PELAKITA.ID – Sepekan ini, atensi kita diuji. Apakah peduli atau membiarkan perselisihan beranak pinak dan menjauhkan kita dari solusi lalu kehilangan masa depan.
Sosodara. saya – I Kambe – menjadi saksi bagaimana Pantai Timur Selayar nan eksotis itu. Pada ruang dan waktu terus saja memanggil-panggil, bertalu-talu.
Mula 1995 hingga 2000-an akhir, kumerekam sejumlah peristiwa – tepatnya pemandangan mengesankan di titik ini.
Tentang paus yang menyemburkan air di lekuk punggungnya, juga anak-anaknya yang lucu, tentang pohon-pohon purba yang masih bertahan di bahu Selayar yang warnanya abu-abu nyaris putih, kering dilumat musim Je’ne Kebo.
Momen-momen manakala kapal kayu kami yang bunyi mesinnya memekakkan gendang telinga itu, dari Rajuni Taka Bonerate berlabuh mencari perlindungan dari serbuan badai. Kadang di Appatanah, Pattumbukang, kadang di Pinang.

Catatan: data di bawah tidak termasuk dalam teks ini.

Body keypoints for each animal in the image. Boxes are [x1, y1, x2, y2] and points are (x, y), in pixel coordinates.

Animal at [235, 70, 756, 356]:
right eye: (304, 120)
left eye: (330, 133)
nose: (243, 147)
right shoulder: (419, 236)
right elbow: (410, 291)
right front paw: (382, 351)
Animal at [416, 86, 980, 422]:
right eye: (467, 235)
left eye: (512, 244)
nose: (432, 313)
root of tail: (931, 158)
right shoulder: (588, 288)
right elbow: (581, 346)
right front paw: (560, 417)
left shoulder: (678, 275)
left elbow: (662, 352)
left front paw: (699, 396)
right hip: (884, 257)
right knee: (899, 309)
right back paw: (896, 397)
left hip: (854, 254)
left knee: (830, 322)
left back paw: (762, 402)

Juga saat menyaksikan langit terang benderang, bintang gemintang, dan perahu melaju, mengalun di antara Kayuadi dan Kayupanda.
Tentang baling-baling kapal kayu Ambo Tuwo yang patah dilumat musim barat sehingga yang tersisa hanya cawat demi mengamankan diri.

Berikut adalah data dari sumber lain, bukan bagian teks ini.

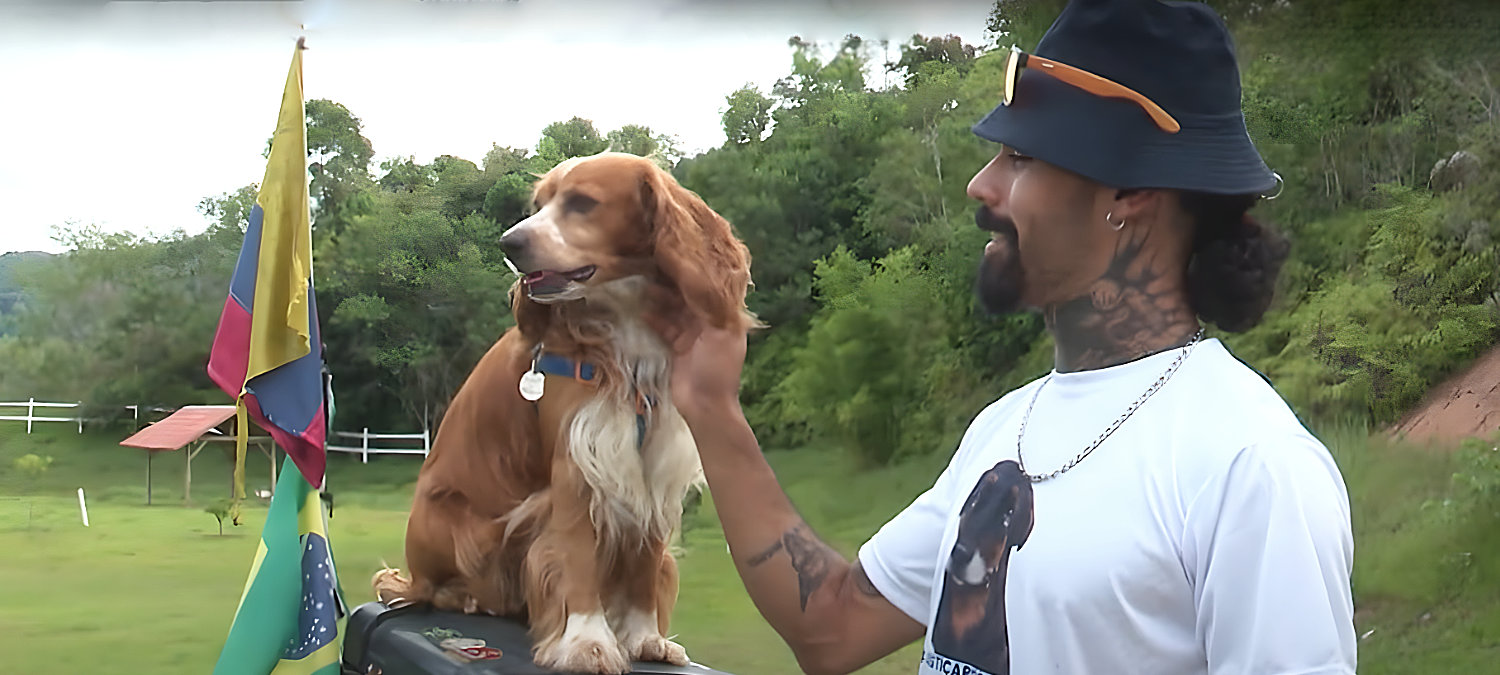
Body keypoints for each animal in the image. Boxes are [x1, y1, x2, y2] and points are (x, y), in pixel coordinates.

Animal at [373, 152, 757, 674]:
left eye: (581, 203)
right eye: (539, 205)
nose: (509, 242)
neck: (626, 330)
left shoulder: (652, 464)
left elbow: (646, 560)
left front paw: (645, 637)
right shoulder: (579, 458)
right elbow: (577, 558)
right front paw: (586, 641)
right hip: (459, 528)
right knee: (429, 590)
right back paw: (468, 598)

Nyiur melambai, pasir putih yang meninabobo sejauh mata memandang dari Appatanah, Ngapaloka, Pinang hingga Pamatata.
Tentang rute gelap, hujan, gelombang dan kita menyandarkan harapan pada doa dan juga pandangan ke pucuk samar puncak Tambolongang mencari jalur menuju Benteng.
Ah, kau pasti belum pernah lihat betapa ranum dan menggodanya buah mangga liar di tubing Jammeng. Yang warnanya pink, ungu dan kuning keemasan.

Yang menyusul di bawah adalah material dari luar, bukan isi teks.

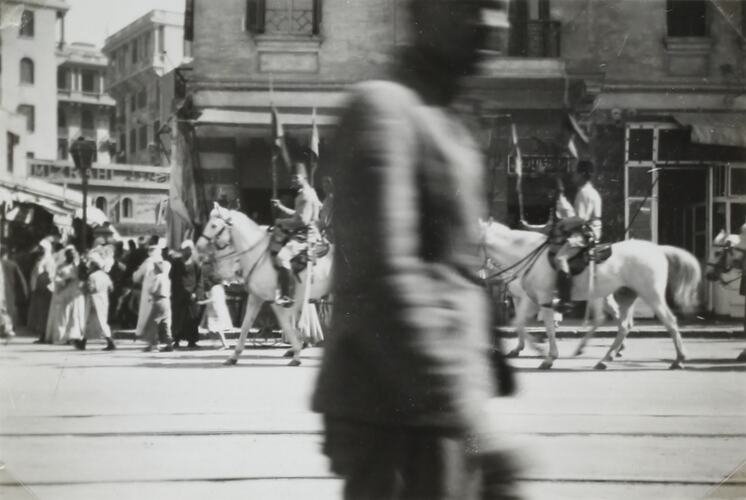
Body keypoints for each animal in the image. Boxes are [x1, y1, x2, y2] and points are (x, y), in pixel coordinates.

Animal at [195, 203, 332, 368]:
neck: (258, 255)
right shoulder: (255, 298)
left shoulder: (276, 302)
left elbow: (287, 327)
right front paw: (233, 356)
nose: (199, 246)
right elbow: (245, 326)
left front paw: (297, 354)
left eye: (214, 225)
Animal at [480, 221, 700, 370]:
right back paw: (605, 359)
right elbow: (518, 323)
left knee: (669, 322)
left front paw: (548, 356)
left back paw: (679, 360)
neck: (526, 255)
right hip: (626, 295)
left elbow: (549, 328)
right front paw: (532, 349)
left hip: (650, 294)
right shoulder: (531, 300)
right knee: (623, 325)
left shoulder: (543, 299)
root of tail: (657, 249)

Pagi ini, kutak sedang menyuarakan suasana hati nan melankoli atau hopeless dengan gonjang-ganjing perselitihan, saya sedang memohon kepada hati dan hasrat orang-orang saat mereka melihat keindahan Nudibranch, kelimpahan Caranx atau giant trevallly, dan pesona aneka coral Pantai Timur itu.
Tidakkah lebih baik untuk berbagi hati, merawat cinta, lalu bersama menyulami dan menyelami masa depan Tana Doang tanpa ada yang terluka atau dicampakkan?
Jika kemudian hasratmu itu tetap ada, maka biarkanlah aku apa adanya, tumbuh, menari ke sana ke mari, mengikuti isyarat angin. Seperti Ikan Giru yang meski disunguti perih anemon sirip manisnya terus berkepak.
Tapi sungguhkah engkau hendak pergi? Aku tak ingin engkau pergi, mari bersama denganku berbagi hati, menyemai cinta di terumbu sukmaku. Di palung lautku yang damai, di Pinang.